課題 A. このレポートによると、ドイツは原子力発電何基に相当する量の発電を次世代エネルギー源として得ようとしていますか。

掲載本文.
———

Report

TOP > Report > Creative Café Vol.05 サステナブルな未来を思考する ~科学とアートから見る環境と社会:ヨーロッパからの報告 2/3

Creative Café Vol.05 サステナブルな未来を思考する ~科学とアートから見る環境と社会:ヨーロッパからの報告 2/3pict

2010.04.06

フランク・シュバルバ・ホッツ
ドイツ緑の党、前欧州議員。現コンサルタント、環境/人権問題スペシャリスト


司会        野原佳代子
ファシリテーター トム・ホープ
           津田広志

特別参加
伊賀健一 東京工業大学学長

1000個の風力発電 1000個のアート
20091218_CC05_4.JPGホッツ:もう一つお話ししたいことは、「アートってなんなの?」と、アートの価値とは何かということを考えることです。ここにいらっしゃるのはエンジニアの方が多いと思います。また科学者でいらっしゃいますね。そして、そのやっていることに誇りを持っていると思います。ただ、人類が生まれてから、常にアートというものはありました。なんでだと思いますか? 
科学者は、何かを発明したり開発するために必要です。じゃあ芸術家はどうなんでしょうか? たとえば、彫刻とか、劇とか、文学とか、そういったものを生み出します。人間を見ていくと、たとえば銀とか金とか銀行口座とか、またそれ以上も必要です。たとえば愛とか、思いやる心とかが。人というのは非常に深いそういった欲望の必要性があるんです。
つまり何か芸術的なものが必要なんです。それがあって完全になれると。なにか劇を見るとします。そして笑います。そうすると心が洗われる。悲劇的な劇を見て泣いたとしても、心を洗ってくれる。人間というのは、芸術がなければ存在できないのです。
 
最後、サイエンスとエネルギーということに関して、日本についての意見をお伝えしたいと思います。ドイツは世界でもナンバーワンと自負する風力発電、そして太陽光発電というもののパイオニアであります。原子力発電25基に相当する量の発電を、次世代エネルギー源として得ようとしています。

———

課題 B. 記録のうち、「Rank the series」を含む行から記録の最後までを一字一句そのまま書き写してください。画像は含めないでください。

プロットデータの画像:
———

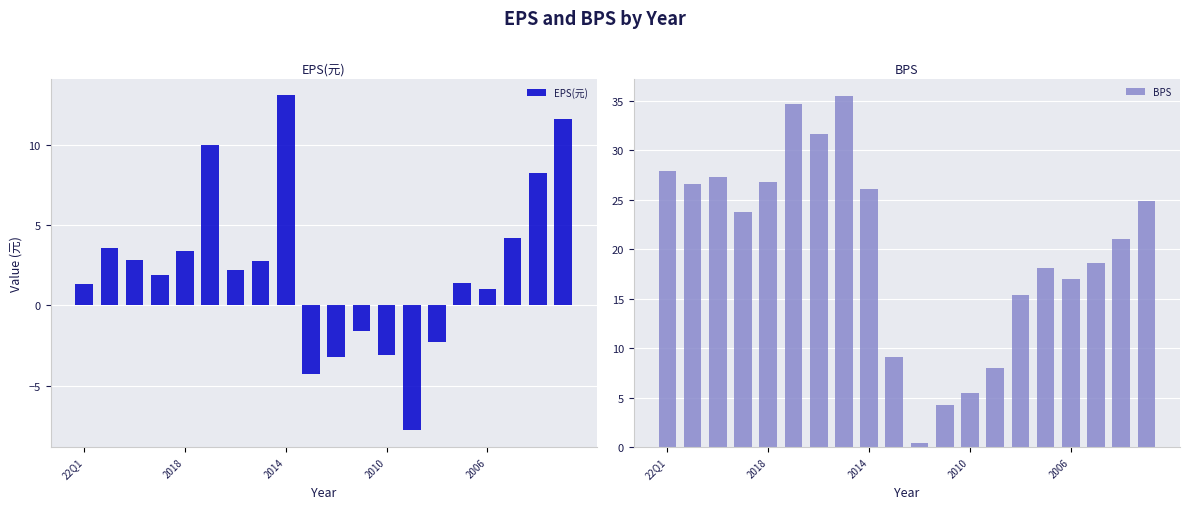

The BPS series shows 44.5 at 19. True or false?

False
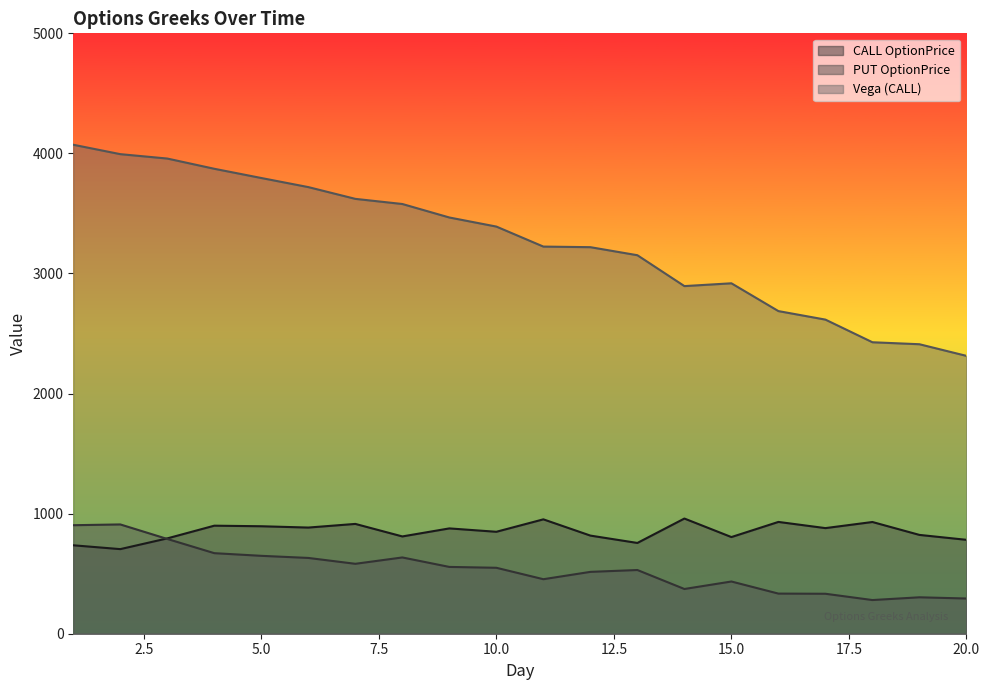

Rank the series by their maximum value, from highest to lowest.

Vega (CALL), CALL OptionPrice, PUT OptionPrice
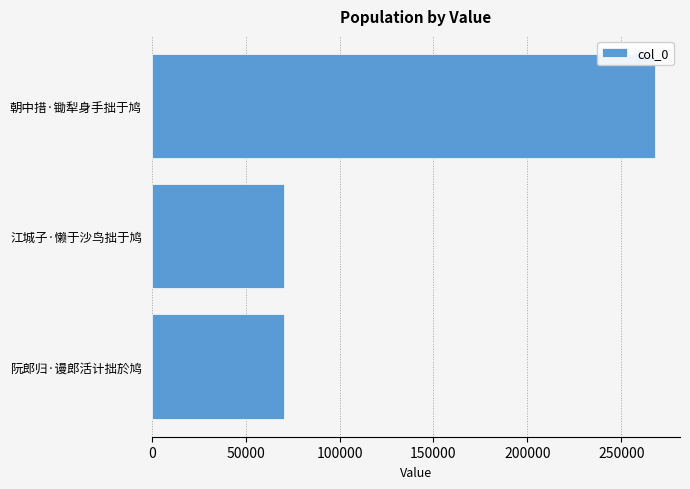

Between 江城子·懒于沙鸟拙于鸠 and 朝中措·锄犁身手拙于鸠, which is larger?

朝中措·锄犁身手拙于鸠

———

解答 A. 原子力発電25基に相当する量です。

解答 B.
Rank the series by their maximum value, from highest to lowest.

Vega (CALL), CALL OptionPrice, PUT OptionPrice

Between 江城子·懒于沙鸟拙于鸠 and 朝中措·锄犁身手拙于鸠, which is larger?

朝中措·锄犁身手拙于鸠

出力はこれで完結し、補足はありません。